A woman and her daughter waited at the bottom of the stairwell next to the exit doors. Assuming they were waiting for the all clear inside because of the cool early morning air, Ryan and I opened the exit door to wait outside. But all we found was a small courtyard beyond the door. I held the door open, afraid to let it shut behind us. The small area was fenced in with no gate to enter or exit. This was not a true exit. We had nowhere to go. We were boxed in.

Without meaning to we lead God into the fenced-in courtyard of our hearts, giving Him the instructions on what He’s allowed to do within its limits, how far He’s allowed to reach within us. God is all-powerful, all-knowing, and all in control. The idea of us locking Him away in this interior courtyard to twiddle His thumbs and only exert His hand when we want Him to is a silly one, at best. At worst, it’s a denial of who God truly is, what He is really capable of, and His absolute sovereignty in our lives.

But this is what we do, more often than we don’t. We walk into the throne room of grace and mercy with a brash boldness, exclaiming to the Lord of Hosts, “I’ve got this, God. You can sit this battle out.” God looks on us as we might a child playing pretend, with a chuckle and a shake of the head. How cute. When I try to box God up and define His limits for Him, I miss out. I miss feeling the fullness of His spirit at work in my life and the full extent of His blessings. I miss the abiding love offered to me through Jesus.

Grasping For Control

In the midst of a chaotic world, where it seems our hold on any kind of normalcy is fragile and brittle at best, I turn to the only things I think I can control.
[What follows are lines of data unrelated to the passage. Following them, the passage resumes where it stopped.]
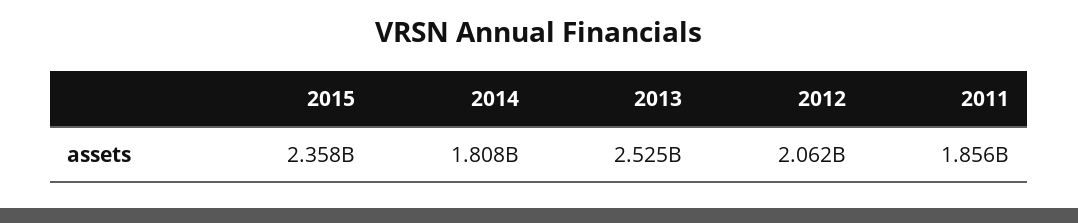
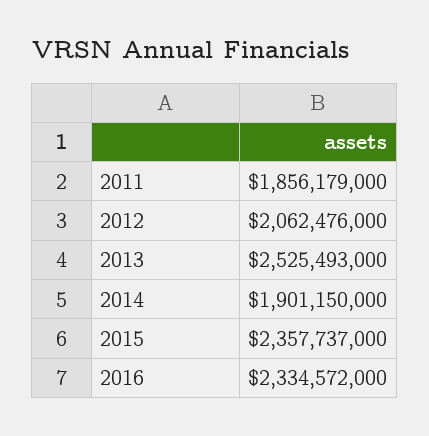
  {
    "2015": 2357737000,
-   "2014": 1808000000,
+   "2014": 1901150000,
    "2013": 2525493000,
    "2012": 2062476000,
-   "2011": 1856179000
+   "2011": 1856179000,
+   "2016": 2334572000
  }

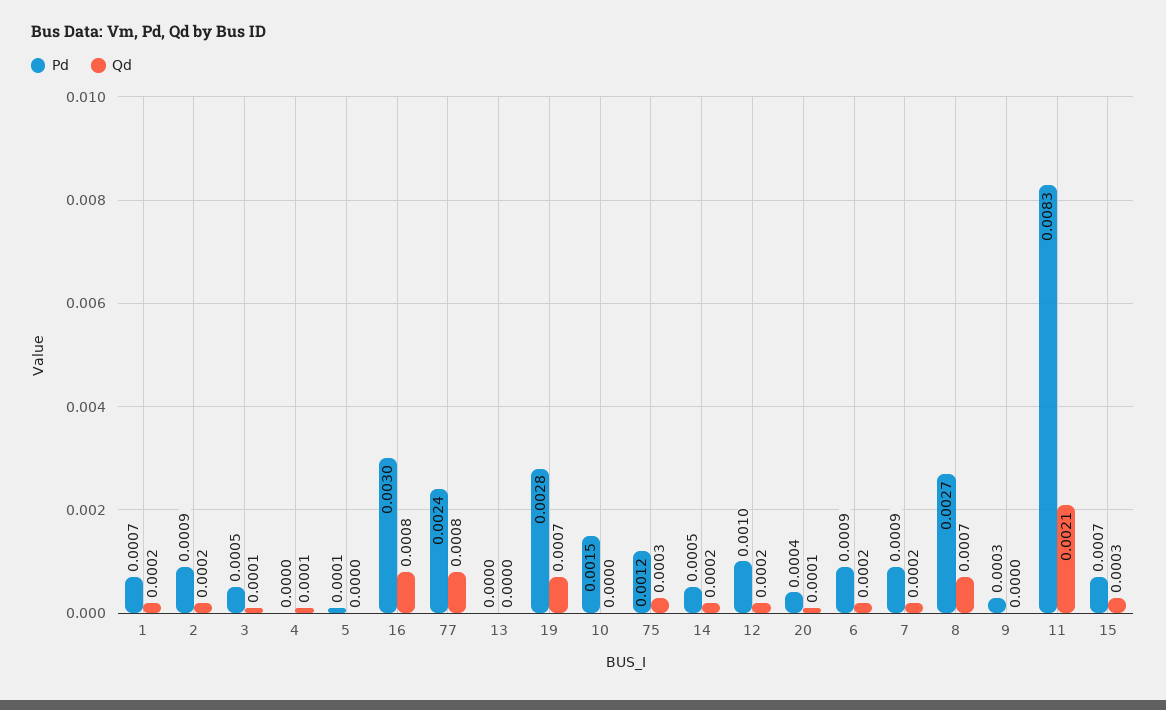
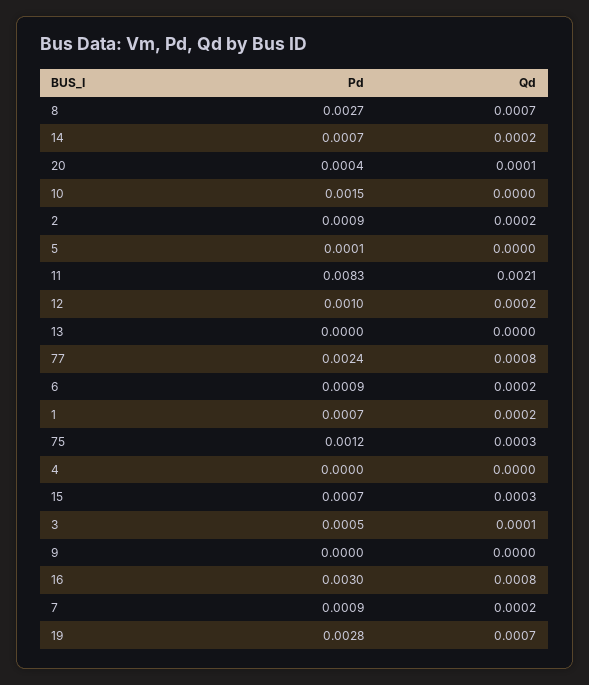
  {
    "Pd": {
      "1": 0.0007,
      "2": 0.0009,
      "3": 0.0005,
      "4": 0,
      "5": 0.0001,
      "16": 0.003,
      "77": 0.0024,
      "13": 0,
      "19": 0.0028,
      "10": 0.0015,
      "75": 0.0012,
-     "14": 0.0005,
+     "14": 0.0007,
      "12": 0.001,
      "20": 0.0004,
      "6": 0.0009,
      "7": 0.0009,
      "8": 0.0027,
-     "9": 0.0003,
+     "9": 0,
      "11": 0.0083,
      "15": 0.0007
    },
    "Qd": {
      "1": 0.0002,
      "2": 0.0002,
      "3": 0.0001,
-     "4": 0.0001,
+     "4": 0,
      "5": 0,
      "16": 0.0008,
      "77": 0.0008,
      "13": 0,
      "19": 0.0007,
      "10": 0,
      "75": 0.0003,
      "14": 0.0002,
      "12": 0.0002,
      "20": 0.0001,
      "6": 0.0002,
      "7": 0.0002,
      "8": 0.0007,
      "9": 0,
      "11": 0.0021,
      "15": 0.0003
    }
  }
Limiting God and closing Him up in a box within us is less a sign of our narcissistic, self-involved tendency and more about our need for consistency, for routine, for a semblance of a guarantee. After living through the last 18 months, dealt blow after blow after blow and the realization of how little we truly have control over, it’s only natural to exert what infinitesimal amount of control we have, but we cannot expect the God of the universe to come under our control.
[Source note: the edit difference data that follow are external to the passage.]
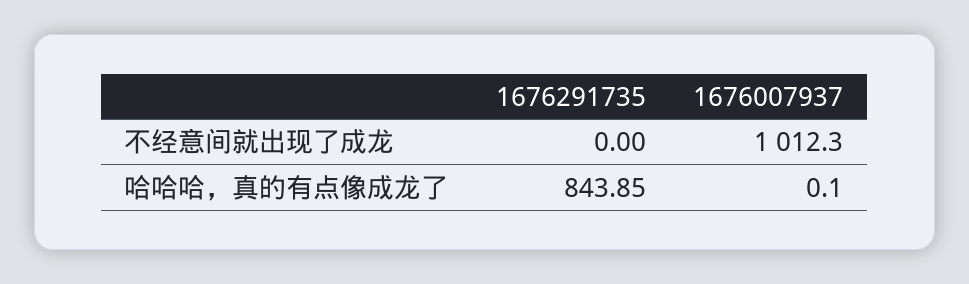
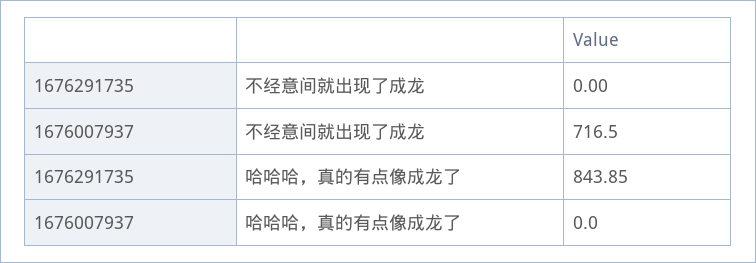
  {
    "1676291735": {
      "不经意间就出现了成龙": 0,
      "哈哈哈，真的有点像成龙了": 843.85
    },
    "1676007937": {
-     "不经意间就出现了成龙": 1012.3,
+     "不经意间就出现了成龙": 716.5,
-     "哈哈哈，真的有点像成龙了": 0.1
+     "哈哈哈，真的有点像成龙了": 0
    }
  }

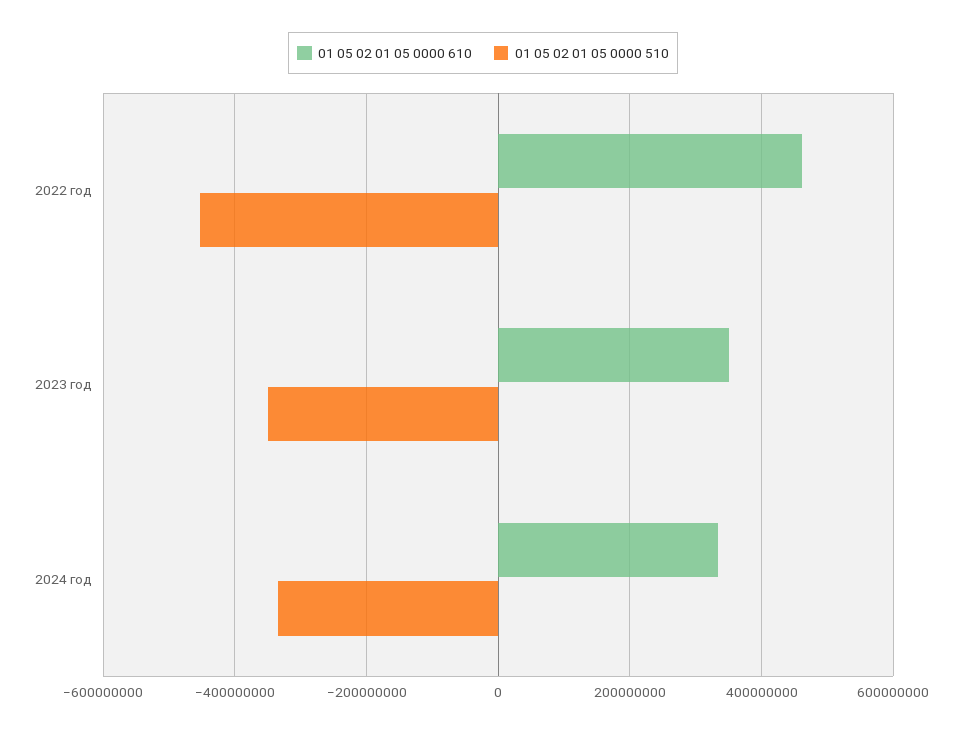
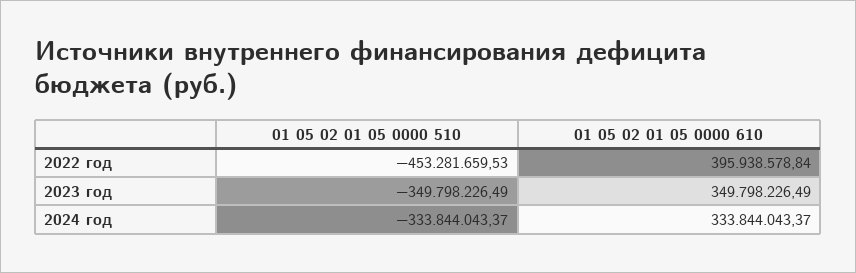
  {
    "01 05 02 01 05 0000 610": {
-     "2022 год": 460000000,
+     "2022 год": 395938578.84,
      "2023 год": 349798226.49,
      "2024 год": 333844043.37
    },
    "01 05 02 01 05 0000 510": {
      "2022 год": -453281659.53,
      "2023 год": -349798226.49,
      "2024 год": -333844043.37
    }
  }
God, who holds the whole world in his outstretched palm like a shiny, round marble;
God, who was present in the dark of the beginning, the before, and who remains always;
God, who commands oceans, mountains, and hurricanes.

If you think about it, it’s laughable we feel we have the same kind of control as God. I can’t even control sudden outbursts of toddler anger or the food he puts in his mouth, much less command an ocean to be still or a mountain to please move over to left just a bit. This is how we think about God when we confine Him to that inner courtyard of our heart, telling Him what He can and cannot get involved with in our lives.

If you’ve never been awoken in the middle of the night by a fire alarm and a strobing light, there’s nothing quite as jarring. Mothers expect their babies to cry out in the wee hours of the morning. Dog owners expect their dogs to bark at passersby or the mail carrier. But almost no one expects to be drug from sleep by flashing light and deafening sound.

It’s a wakeup call to danger and to our need for control. Only after we see the limits we put on God, the confinement we placed Him within inside our hearts can we begin the work of deconstructing them. In their place, a dusty path, a warm welcoming glow, and a delighted smile from our friend, Jesus.